Generated by claude-sonnet-4-6 · 2026-06-15 10:29 · grounding rag
Model Answer
Let the two sides be $a$ and $b$ cm.
Given: Perimeter = 60 cm, Hypotenuse = 25 cm
So, $a + b + 25 = 60$
$$a + b = 35 \quad \text{...(1)}$$
By Pythagoras theorem:
$$a^2 + b^2 = 25^2 = 625 \quad \text{...(2)}$$
From (1): $b = 35 - a$
Substituting in (2):
$$a^2 + (35 - a)^2 = 625$$
$$a^2 + 1225 - 70a + a^2 = 625$$
$$2a^2 - 70a + 600 = 0$$
$$a^2 - 35a + 300 = 0$$
Factorising:
$$a^2 - 20a - 15a + 300 = 0$$
$$(a - 20)(a - 15) = 0$$
So, $a = 20$ or $a = 15$
When $a = 20$, $b = 35 - 20 = 15$
When $a = 15$, $b = 35 - 15 = 20$
∴ The other two sides of the triangle are 20 cm and 15 cm.
Source: Chapter 4, Quadratic Equations (Factorisation method)
---
Explanation
- Examiners expect you to set up two equations from the given conditions (perimeter → linear; Pythagoras → quadratic).

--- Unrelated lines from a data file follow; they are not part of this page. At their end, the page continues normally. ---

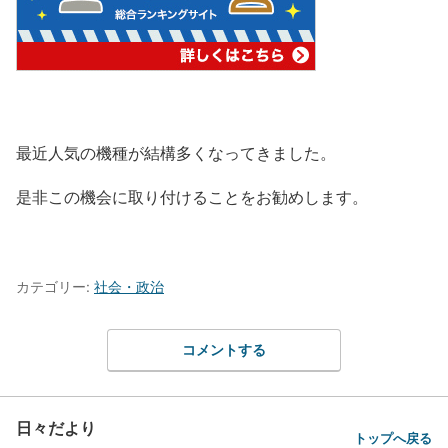
最近人気の機種が結構多くなってきました。
是非この機会に取り付けることをお勧めします。
カテゴリー:
社会・政治
コメントする
日々だより
トップへ戻る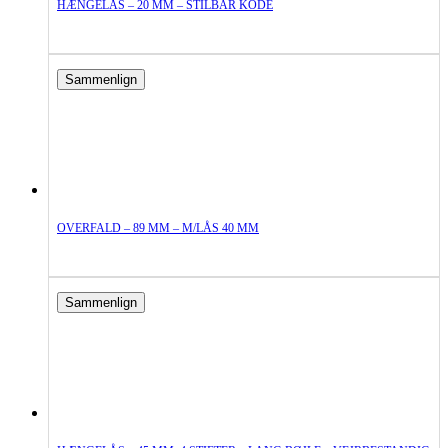
HÆNGELÅS – 20 MM – STILBAR KODE
Sammenlign
OVERFALD – 89 MM – M/LÅS 40 MM
Sammenlign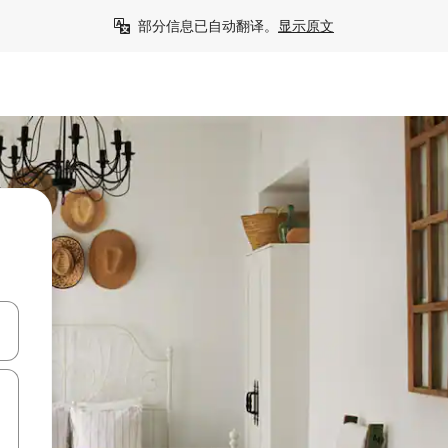
部分信息已自动翻译。
显示原文
击或滑动手势浏览。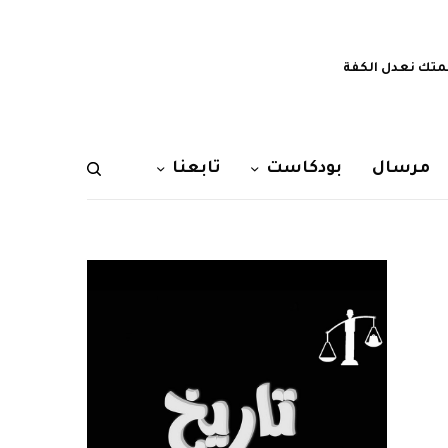
تك نعدل الكفة
مرسال
بودكاست
تابعنا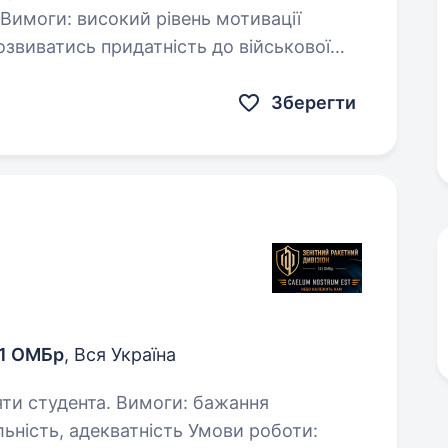
ень мотивації
ість до військової
безпечення, ТЦК та СП,…
Зберегти
41 ОМБр
, Вся Україна
а. Вимоги: бажання
льність, адекватність Умови роботи: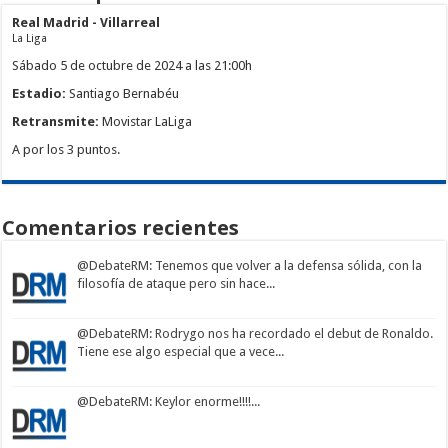
Real Madrid - Villarreal
La Liga
Sábado 5 de octubre de 2024 a las 21:00h
Estadio:
Santiago Bernabéu
Retransmite:
Movistar LaLiga
A por los 3 puntos.
Comentarios recientes
@DebateRM
: Tenemos que volver a la defensa sólida, con la
filosofía de ataque pero sin hace...
@DebateRM
: Rodrygo nos ha recordado el debut de Ronaldo.
Tiene ese algo especial que a vece...
@DebateRM
: Keylor enorme!!!!...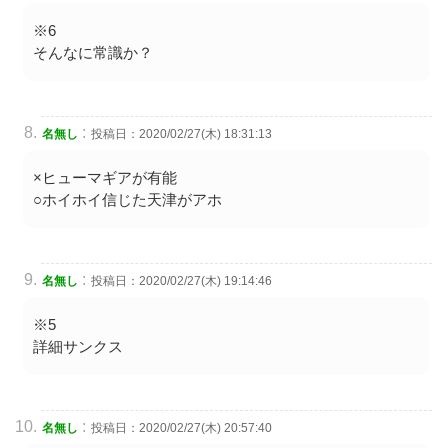
※6
そんなに常識か？
:
名無し
投稿日：2020/02/27(木) 18:31:13
×ヒューマギアが有能
○ホイホイ信じた天津がアホ
:
名無し
投稿日：2020/02/27(木) 19:14:46
※5
詳細サンクス
:
名無し
投稿日：2020/02/27(木) 20:57:40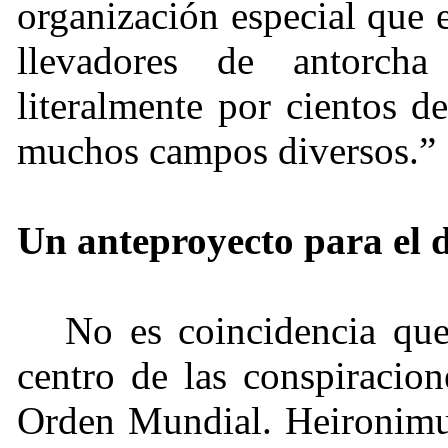
organización especial que 
llevadores de antorcha 
literalmente por cientos d
muchos campos diversos.”
Un anteproyecto para el 
No es coincidencia que
centro de las conspiracio
Orden Mundial. Heironimus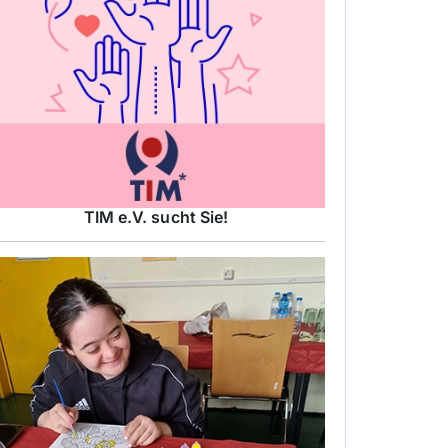
TIM e.V. sucht Sie!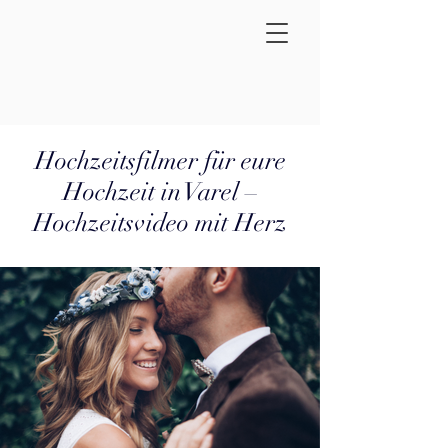
Hochzeitsfilmer für eure
Hochzeit in Varel –
Hochzeitsvideo mit Herz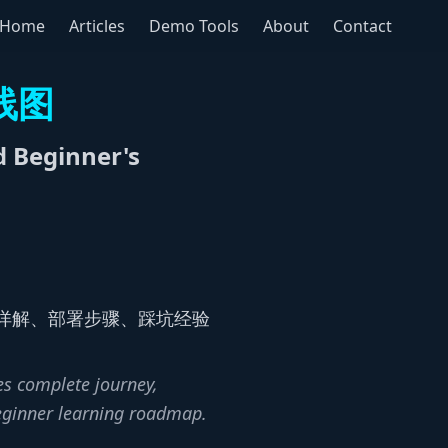
Home
Articles
Demo Tools
About
Contact
线图
 Beginner's
详解、部署步骤、踩坑经验
es complete journey,
eginner learning roadmap.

- Substituting the linear equation into the quadratic and simplifying to standard form $ax^2 + bx + c = 0$ earns method marks.
- Factorising correctly and finding both roots, then interpreting them as the two sides, completes the answer.
- Always write a concluding statement — it is expected in CBSE board answers and carries the final mark.